Loro invece si divertivano in uno spiazzo all’inizio della via Gluck, con la lippa e con il baseball. Il padre di Gino faceva il falegname e preparò una rudimentale mazza; anche il resto, dalle basi alle palline, era improvvisato.
Ma li notò Carmelo Cantoni, un ‘nazionale’ che giocava in serie A con l’Inter (abitava in fondo alla stessa via) e portò a quei ragazzi del materiale autentico, compreso il guanto da mancino che serviva a Gino.
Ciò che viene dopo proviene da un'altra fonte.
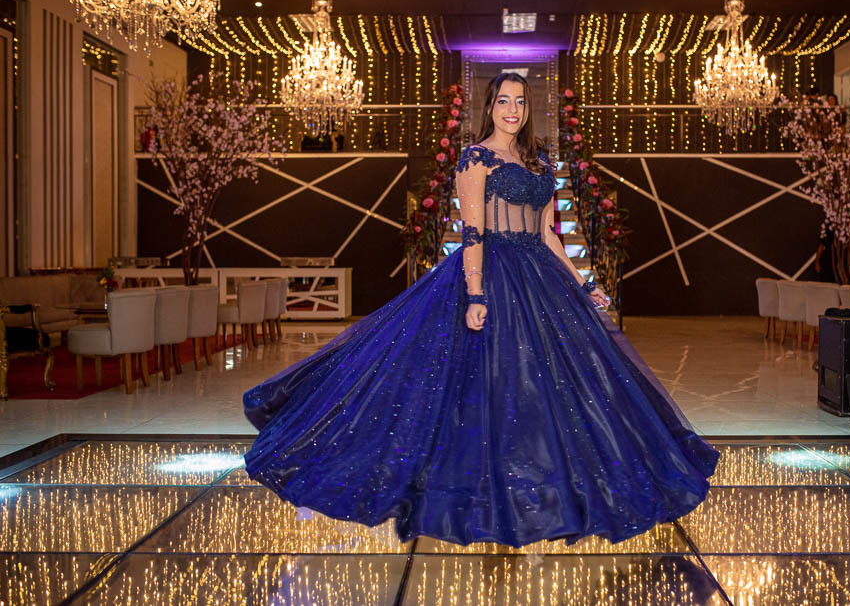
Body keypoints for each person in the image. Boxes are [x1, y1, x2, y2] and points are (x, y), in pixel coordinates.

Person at [242, 72, 718, 548]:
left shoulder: (541, 162)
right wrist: (475, 294)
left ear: (528, 109)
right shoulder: (476, 158)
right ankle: (477, 491)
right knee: (482, 383)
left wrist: (583, 283)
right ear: (489, 107)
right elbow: (472, 232)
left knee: (550, 386)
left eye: (520, 102)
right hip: (490, 274)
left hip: (540, 277)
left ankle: (545, 487)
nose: (512, 110)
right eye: (503, 101)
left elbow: (549, 233)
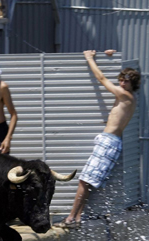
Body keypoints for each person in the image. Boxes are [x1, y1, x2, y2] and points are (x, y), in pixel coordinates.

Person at [54, 50, 141, 230]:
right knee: (87, 181)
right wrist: (109, 53)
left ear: (133, 84)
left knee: (84, 181)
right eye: (121, 79)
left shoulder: (125, 95)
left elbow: (101, 79)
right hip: (110, 142)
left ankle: (70, 219)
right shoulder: (130, 98)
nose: (122, 83)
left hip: (108, 143)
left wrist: (89, 58)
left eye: (127, 81)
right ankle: (76, 219)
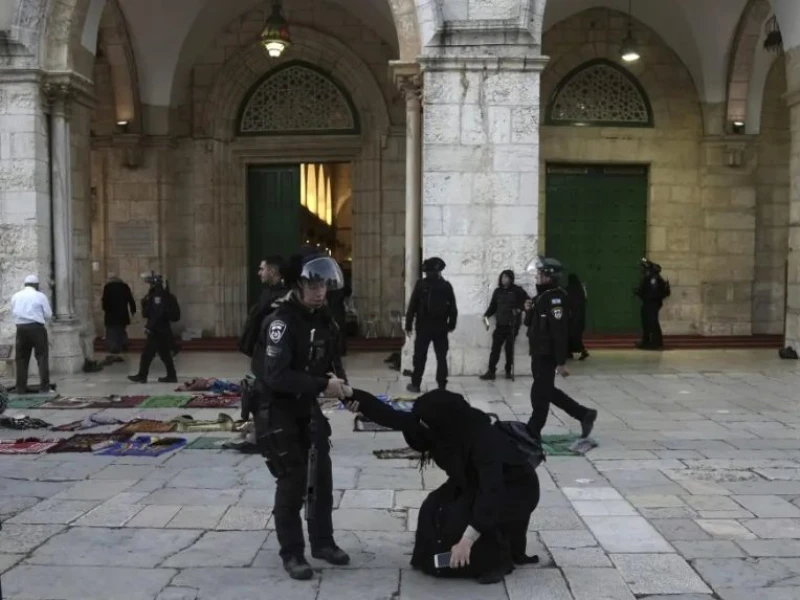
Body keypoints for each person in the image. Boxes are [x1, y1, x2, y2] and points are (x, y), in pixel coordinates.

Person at [342, 388, 541, 584]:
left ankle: (497, 561)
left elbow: (491, 491)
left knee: (463, 519)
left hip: (514, 490)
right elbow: (390, 416)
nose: (419, 426)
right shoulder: (438, 425)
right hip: (470, 480)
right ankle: (434, 557)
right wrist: (348, 392)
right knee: (432, 506)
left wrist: (467, 540)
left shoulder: (483, 439)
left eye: (423, 423)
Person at [253, 247, 351, 580]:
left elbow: (333, 360)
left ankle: (322, 543)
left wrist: (345, 389)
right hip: (278, 409)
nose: (320, 291)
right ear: (298, 285)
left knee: (321, 478)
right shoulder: (281, 322)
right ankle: (292, 553)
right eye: (313, 285)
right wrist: (324, 385)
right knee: (293, 482)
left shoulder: (324, 318)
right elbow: (275, 376)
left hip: (307, 407)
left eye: (323, 284)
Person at [523, 257, 597, 439]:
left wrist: (561, 362)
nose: (536, 277)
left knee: (540, 392)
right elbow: (530, 324)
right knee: (545, 390)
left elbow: (559, 332)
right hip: (538, 351)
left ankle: (533, 430)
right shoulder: (541, 296)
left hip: (547, 353)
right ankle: (583, 414)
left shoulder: (556, 298)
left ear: (549, 277)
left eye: (539, 274)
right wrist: (529, 310)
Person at [405, 257, 457, 393]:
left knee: (420, 357)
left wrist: (408, 325)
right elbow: (453, 308)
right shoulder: (446, 286)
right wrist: (451, 325)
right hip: (440, 327)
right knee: (441, 357)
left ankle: (416, 384)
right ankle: (441, 386)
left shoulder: (421, 284)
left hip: (424, 327)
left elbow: (412, 306)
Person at [128, 273, 180, 384]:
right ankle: (171, 376)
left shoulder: (157, 295)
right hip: (163, 329)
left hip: (157, 330)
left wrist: (149, 327)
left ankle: (142, 376)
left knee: (147, 354)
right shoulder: (165, 295)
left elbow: (157, 313)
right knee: (165, 354)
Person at [479, 270, 528, 380]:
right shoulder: (498, 291)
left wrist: (519, 309)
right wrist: (486, 315)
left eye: (506, 277)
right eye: (502, 277)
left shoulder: (517, 290)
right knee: (495, 349)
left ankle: (508, 371)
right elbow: (493, 306)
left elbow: (528, 301)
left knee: (509, 349)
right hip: (500, 325)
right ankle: (491, 372)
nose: (503, 279)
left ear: (511, 279)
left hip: (512, 325)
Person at [9, 275, 52, 394]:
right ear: (36, 285)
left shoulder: (16, 296)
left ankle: (21, 387)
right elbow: (48, 314)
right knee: (42, 357)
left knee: (21, 359)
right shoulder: (40, 296)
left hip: (21, 329)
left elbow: (13, 312)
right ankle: (44, 387)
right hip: (36, 328)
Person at [239, 256, 288, 358]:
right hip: (260, 350)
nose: (259, 273)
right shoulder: (266, 293)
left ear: (271, 271)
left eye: (262, 269)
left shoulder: (286, 295)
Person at [634, 258, 670, 350]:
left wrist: (642, 294)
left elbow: (653, 293)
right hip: (648, 303)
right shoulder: (649, 277)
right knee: (646, 322)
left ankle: (655, 343)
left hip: (652, 303)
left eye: (644, 268)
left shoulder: (653, 278)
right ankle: (646, 342)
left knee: (652, 322)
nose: (642, 270)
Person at [101, 274, 136, 359]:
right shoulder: (125, 287)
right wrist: (133, 310)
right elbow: (130, 299)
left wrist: (105, 308)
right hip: (122, 314)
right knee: (121, 329)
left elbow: (105, 300)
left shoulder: (107, 287)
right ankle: (124, 344)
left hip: (111, 313)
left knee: (112, 331)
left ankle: (114, 348)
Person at [565, 273, 589, 361]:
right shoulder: (580, 291)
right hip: (579, 318)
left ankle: (582, 351)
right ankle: (569, 353)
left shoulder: (568, 290)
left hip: (571, 319)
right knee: (575, 337)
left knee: (571, 337)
Il lucido racconto di Santercole proseguì: «Un giorno passò in bicicletta un certo Antonelli, segretario del gruppo sportivo Pirelli, che esclamò: volete giocare sul serio a baseball? La società Pirelli sta cercando dei giovani per allestire una seconda squadra… Fu un colpo di fortuna».
Così i ragazzi della via Gluck, sette-otto giovani sui 15-16 anni, vennero proiettati, dal 1955 al 1957, nel campionato di serie C. In seguito le strade della vita li portarono altrove.